FTC: App Took Unauthorized User Data
When it comes to BYOD, BYOA is never far apart, so when apps unknowingly gather personal information, business contacts, emails and other sensitive corporate data can be gathered as well.
Such was the case when the Federal Trade Commission (FTC) brought charges against Path, a social networking app, for collecting personal info from mobile device address books without users' knowledge and consent.
In its complaint, the FTC charged that the user interface in Path's iOS app was misleading and provided consumers no meaningful choice regarding the collection of their personal information.
In version 2.0 of its app for iOS, Path offered an "Add Friends" feature to help users add new connections to their networks. The feature provided users with three options: "Find friends from your contacts;" "Find friends from Facebook;" or "Invite friends to join Path by email or SMS."
However, Path automatically collected and stored personal information from the user's mobile device address book even if the user had not selected the "Find friends from your contacts" option.
For each contact in the address book, the app automatically collected and stored any available first and last names, addresses, phone numbers, email addresses, Facebook and Twitter usernames, and dates of birth.

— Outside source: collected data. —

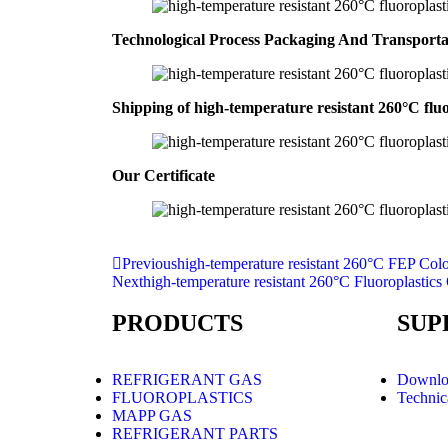
Technological Process Packaging And Transport
Shipping of high-temperature resistant 260°C fluo
Our Certificate
Previous
high-temperature resistant 260°C FEP Color
Next
high-temperature resistant 260°C Fluoroplasti
PRODUCTS
SUP
REFRIGERANT GAS
Downlo
FLUOROPLASTICS
Technic
MAPP GAS
REFRIGERANT PARTS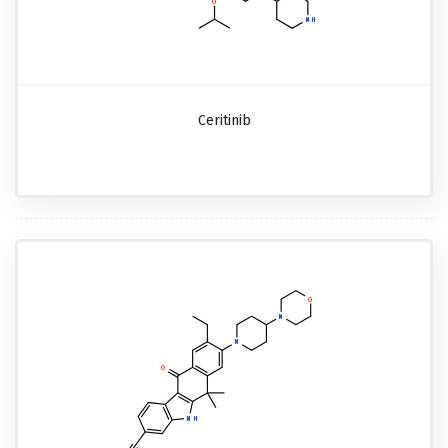
Ceritinib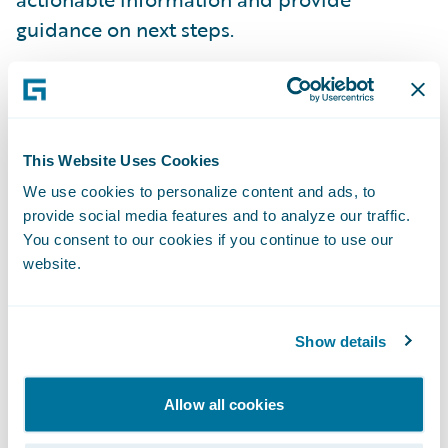
guidance on next steps.
Integrated pricing and rating vision
-
Guidewire shared how insurers of the future
could unlock the power of an advanced
This Website Uses Cookies
actuarial pricing engine on Guidewire Cloud
We use cookies to personalize content and ads, to
Platform, making static, one-size-fits-all
provide social media features and to analyze our traffic.
pricing a thing of the past. To accelerate
You consent to our cookies if you continue to use our
website.
progress against this vision, Guidewire has
signed a definitive agreement to acquire
Quantee, a Poland-based insurtech startup
Show details
specializing in dynamic pricing software.
Allow all cookies
“The Guidewire Insurance Forum in Paris is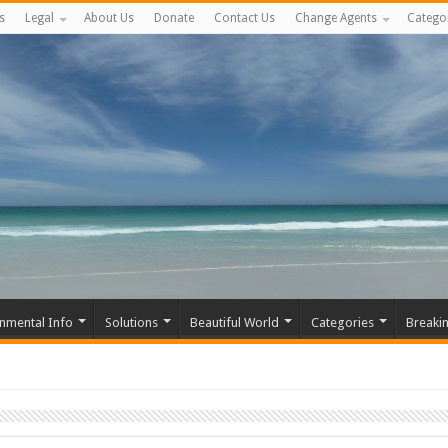
s
Legal
About Us
Donate
Contact Us
Change Agents
Catego
nmental Info
Solutions
Beautiful World
Categories
Breaki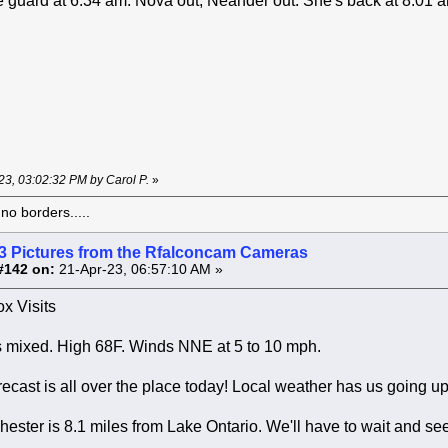
 guard at 6:34 am. Nova out, Neander out. She's back at 8:01 
-23, 03:02:32 PM by Carol P.
»
o borders.....
3 Pictures from the Rfalconcam Cameras
#142 on:
21-Apr-23, 06:57:10 AM »
x Visits
 mixed. High 68F. Winds NNE at 5 to 10 mph.
ecast is all over the place today! Local weather has us going up
ter is 8.1 miles from Lake Ontario. We'll have to wait and se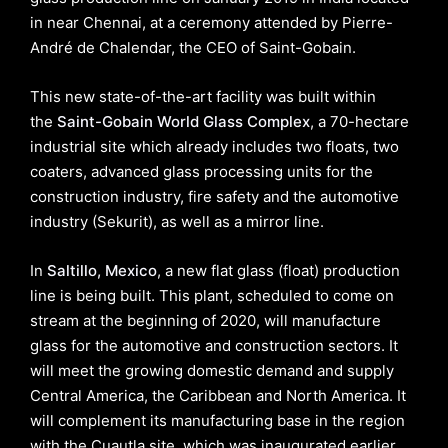
in near Chennai, at a ceremony attended by Pierre-
André de Chalendar, the CEO of Saint-Gobain.
This new state-of-the-art facility was built within
the
Saint-Gobain World Glass Complex
, a 70-hectare
industrial site which already includes two floats, two
coaters, advanced glass processing units for the
construction industry, fire safety and the automotive
industry (Sekurit), as well as a mirror line.
In
Saltillo, Mexico
, a new flat glass (float) production
line is being built. This plant, scheduled to come on
stream at the beginning of 2020, will manufacture
glass for the automotive and construction sectors. It
will meet the growing domestic demand and supply
Central America, the Caribbean and North America. It
will complement its manufacturing base in the region
with the Cuautla site, which was inaugurated earlier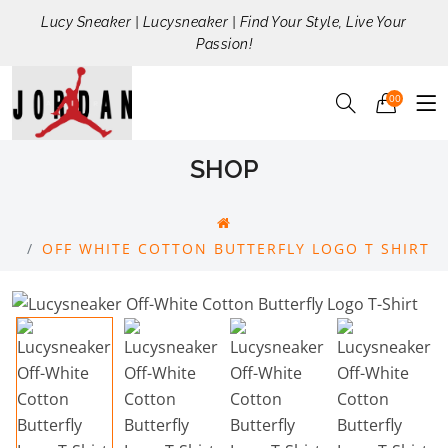
Lucy Sneaker | Lucysneaker | Find Your Style, Live Your
Passion!
00
SHOP
OFF WHITE COTTON BUTTERFLY LOGO T SHIRT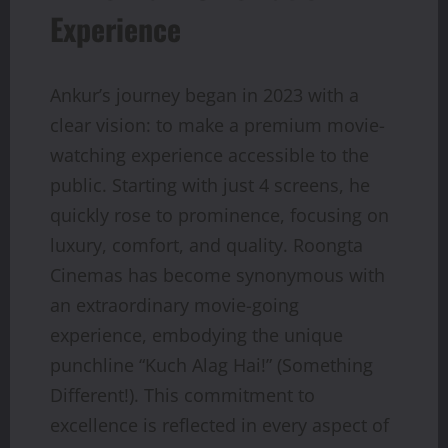
Experience
Ankur’s journey began in 2023 with a
clear vision: to make a premium movie-
watching experience accessible to the
public. Starting with just 4 screens, he
quickly rose to prominence, focusing on
luxury, comfort, and quality. Roongta
Cinemas has become synonymous with
an extraordinary movie-going
experience, embodying the unique
punchline “Kuch Alag Hai!” (Something
Different!). This commitment to
excellence is reflected in every aspect of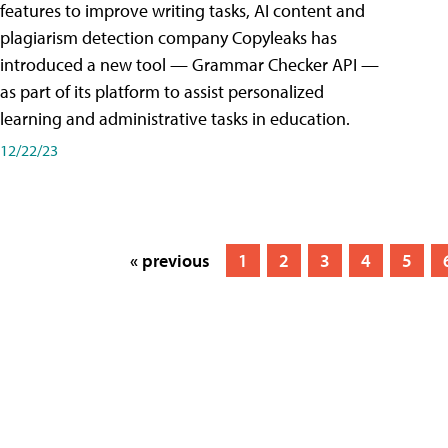
features to improve writing tasks, AI content and
plagiarism detection company Copyleaks has
introduced a new tool — Grammar Checker API —
as part of its platform to assist personalized
learning and administrative tasks in education.
12/22/23
« previous
1
2
3
4
5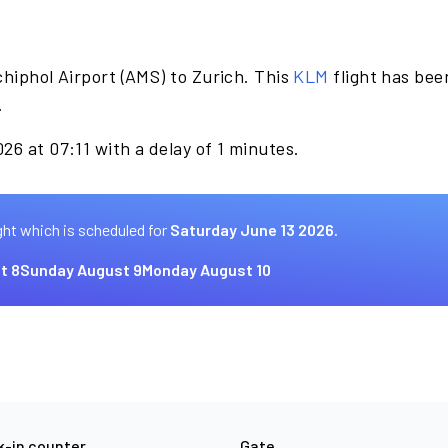
hiphol Airport (AMS) to Zurich. This
KLM
flight has bee
.
26 at 07:11 with a delay of 1 minutes.
ght which is scheduled for
Saturday June 13 2026.
t 8
Sunday August 9
Monday August 10
-in counter
Gate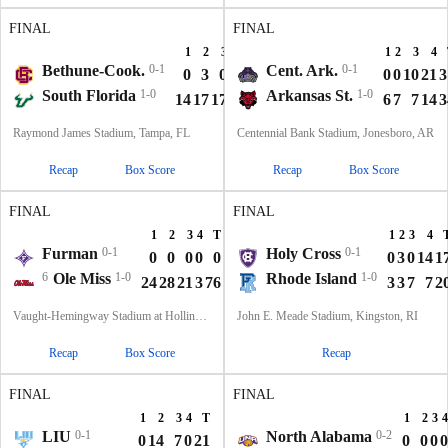
FINAL
FINAL
1
2
3
4
T
1
2
3
4
Bethune-Cook.
0-1
Cent. Ark.
0-1
0
3
0
0
3
0
0
10
21
3
South Florida
1-0
Arkansas St.
1-0
14
17
17
0
48
6
7
7
14
3
Raymond James Stadium, Tampa, FL
Centennial Bank Stadium, Jonesboro, AR
Recap
Box Score
Recap
Box Score
FINAL
FINAL
1
2
3
4
T
1
2
3
4
Furman
0-1
Holy Cross
0-1
0
0
0
0
0
0
3
0
14
1
6
Ole Miss
1-0
Rhode Island
1-0
24
28
21
3
76
3
3
7
7
2
Vaught-Hemingway Stadium at Hollingsworth Field, Oxford, MS
John E. Meade Stadium, Kingston, RI
Recap
Box Score
Recap
FINAL
FINAL
1
2
3
4
T
1
2
3
4
LIU
0-1
North Alabama
0-2
0
14
7
0
21
0
0
0
0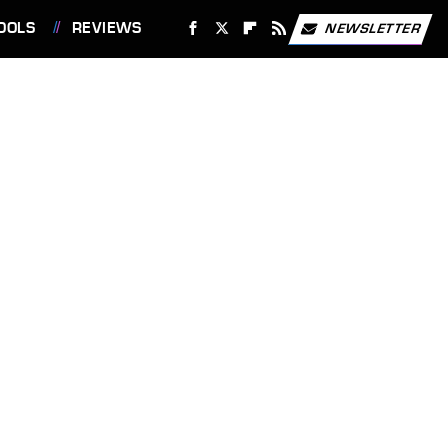
OOLS
REVIEWS
NEWSLETTER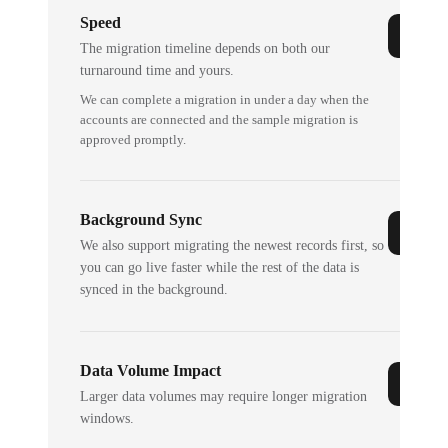
Speed
The migration timeline depends on both our
turnaround time and yours.
We can complete a migration in under a day when the
accounts are connected and the sample migration is
approved promptly.
Background Sync
We also support migrating the newest records first, so
you can go live faster while the rest of the data is
synced in the background.
Data Volume Impact
Larger data volumes may require longer migration
windows.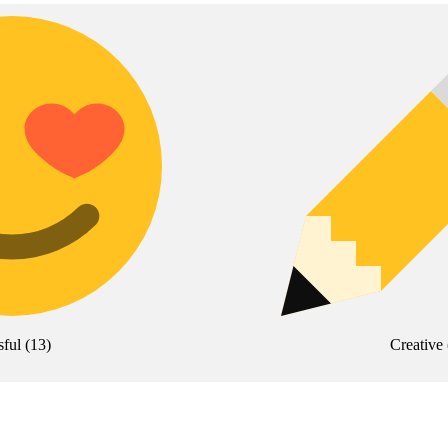
sful
(
13
)
Creative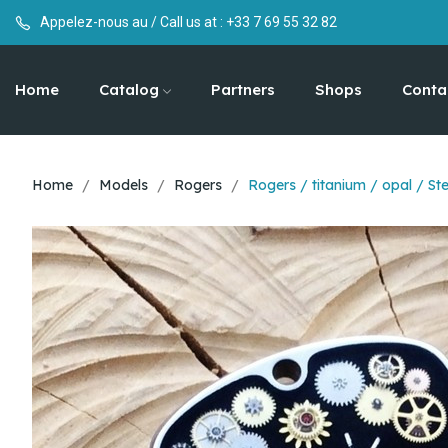
Appelez-nous au / Call us at :
+33 7 69 55 32 82
Home
Catalog
Partners
Shops
Conta
Home
Models
Rogers
Rogers / titanium / opal / S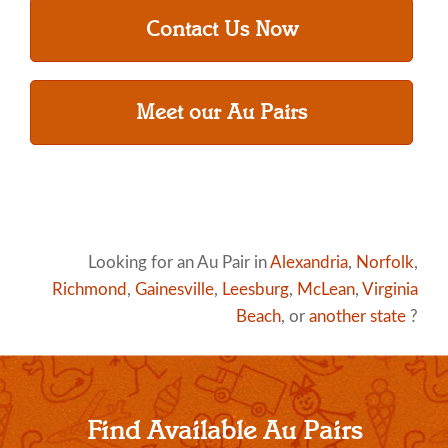
Contact Us Now
Meet our Au Pairs
Looking for an Au Pair in
Alexandria
,
Norfolk
,
Richmond
,
Gainesville
,
Leesburg
,
McLean
,
Virginia
Beach
, or
another state
?
Find Available Au Pairs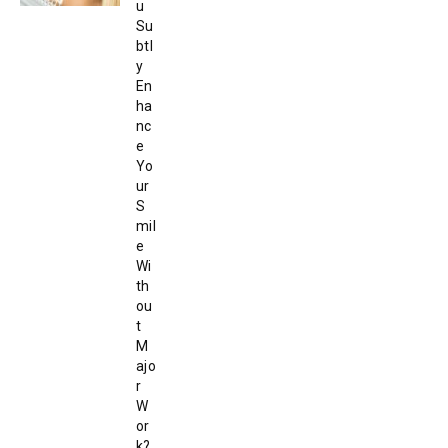
u
Su
btl
y
En
ha
nc
e
Yo
ur
S
mil
e
Wi
th
ou
t
M
ajo
r
W
or
k?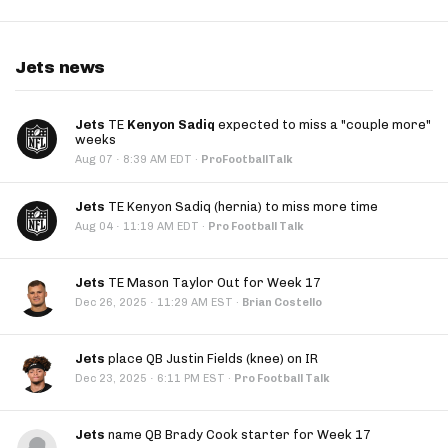
Jets news
Jets
TE
Kenyon Sadiq
expected to miss a "couple more"
weeks
·
Aug 07
8:39 AM EDT
·
ProFootballTalk
Jets
TE Kenyon Sadiq (hernia) to miss more time
·
Aug 04
11:19 AM EDT
·
Pro Football Talk
Jets
TE Mason Taylor Out for Week 17
·
Dec 26, 2025
11:29 AM EST
·
Brian Costello
Jets
place QB Justin Fields (knee) on IR
·
Dec 23, 2025
6:11 PM EST
·
Pro Football Talk
Jets
name QB Brady Cook starter for Week 17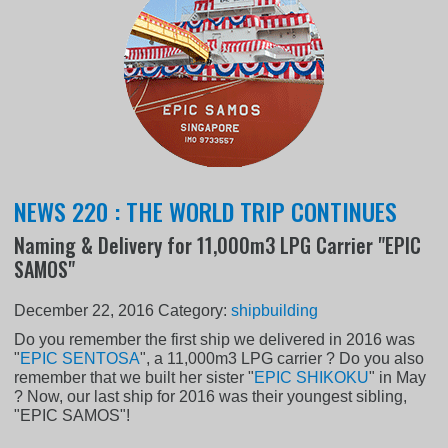
NEWS 220 : THE WORLD TRIP CONTINUES
Naming & Delivery for 11,000m3 LPG Carrier "EPIC
SAMOS"
December 22, 2016
Category:
shipbuilding
Do you remember the first ship we delivered in 2016 was
"
EPIC SENTOSA
", a 11,000m3 LPG carrier ? Do you also
remember that we built her sister "
EPIC SHIKOKU
" in May
? Now, our last ship for 2016 was their youngest sibling,
"EPIC SAMOS"!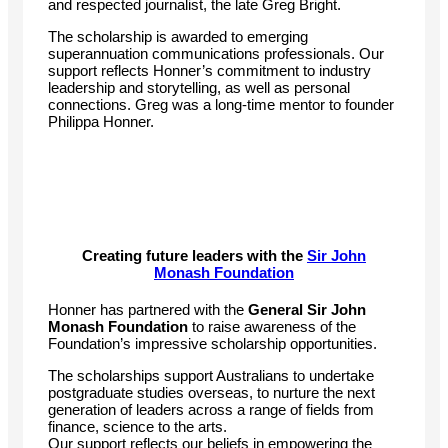
and respected journalist, the late Greg Bright.
The scholarship is awarded to emerging
superannuation communications professionals. Our
support reflects Honner’s commitment to industry
leadership and storytelling, as well as personal
connections. Greg was a long-time mentor to founder
Philippa Honner.
Creating future leaders with the
Sir John
Monash Foundation
Honner has partnered with the
General Sir John
Monash Foundation
to raise awareness of the
Foundation’s impressive scholarship opportunities.
The scholarships support Australians to undertake
postgraduate studies overseas, to nurture the next
generation of leaders across a range of fields from
finance, science to the arts.
Our support reflects our beliefs in empowering the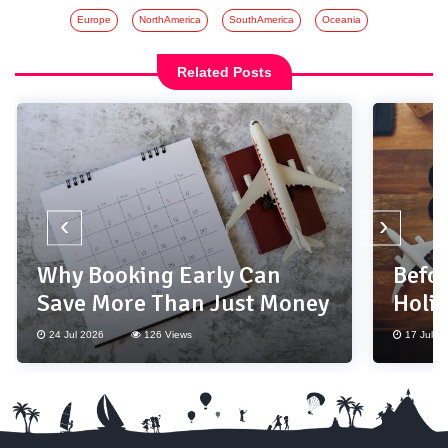
Europe
NorthAmerica
SouthAmerica
Oceania
Related Posts
‹
›
Why Booking Early Can
Befor
Save More Than Just Money
Holi
Thes
24 Jul 2026
126 Views
17 Jul 2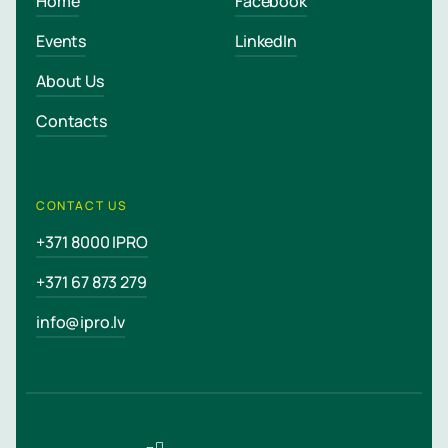
Home
Facebook
Events
LinkedIn
About Us
Contacts
CONTACT US
+371 8000 IPRO
+371 67 873 279
info@ipro.lv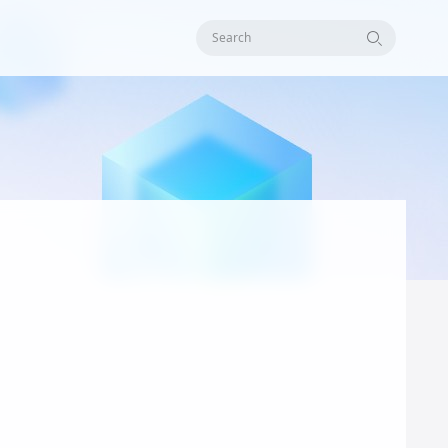
Search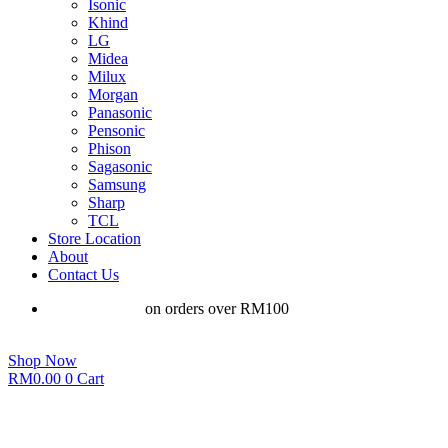
Isonic
Khind
LG
Midea
Milux
Morgan
Panasonic
Pensonic
Phison
Sagasonic
Samsung
Sharp
TCL
Store Location
About
Contact Us
Free shipping
on orders over RM100
Shop Now
RM
0.00
0
Cart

Path, Inc. has agreed to settle. The company will institute a comprehensive privacy program and will obtain independent privacy assessments every other year for the next 20 years. In addition, the company will also pay $800,000 to settle charges that it illegally collected personal information from children without their parents' consent.
New FTC App Guidelines
To address this and similar cases, the FTC issued the report:
“Mobile Privacy Disclosures: Building Trust Through Transparency: A Federal Trade Commission Staff Report
,” and introduced a guide: “Mobile App Developers: Start with Security
The report makes recommendations for critical players in the mobile marketplace: mobile platforms (OS providers, such as Amazon, Apple, BlackBerry, Google and Microsoft), application (app) developers, advertising networks and analytics companies and app developer trade associations. Most of the recommendations involve making sure that user get timely, easy-to-understand disclosures about what data they collect and how the data is used.
The guide urges developers to aim for reasonable data security and evaluate the app ecosystem before development. It includes tips such as making someone responsible for data security and taking stock of the data collected and maintained.
Most of the recommendations involve ensuring that users receive timely, easy-to-understand disclosures about what data they collect and how the data is used. FTC Chairman Jon Leibowitz said, “These best practices will help to safeguard consumer privacy and build trust in the mobile marketplace, ensuring that the market can continue to thrive.”
Highlights of the recommendations include:
For mobile platforms:
- Provide just-in-time disclosures to consumers and obtain their affirmative express consent before allowing apps to access sensitive content like geolocation and for other content that would be considered sensitive in many contexts, such as contacts, photos, calendar entries, or the recording of audio or video content
- Consider developing a one-stop “dashboard” approach to allow users to review the types of content accessed by the apps they have downloaded
- Consider offering a Do Not Track (DNT) mechanism for smartphone users. A mobile DNT mechanism, which a majority of the Commission has endorsed, would allow consumers to choose to prevent tracking by ad networks or other third parties as they navigate among apps on their phones.
For app developers:
- Improve coordination and communication with ad networks and other third parties that provide services for apps, such as analytics companies, so the app developers can better understand the software they are using and, in turn, provide accurate disclosures to consumers.
- Consider participating in self-regulatory programs
Perhaps what the report does not take into consideration is increased end user education. As it’s often unregulated, hacked versions of apps are the greater danger to the user and the business.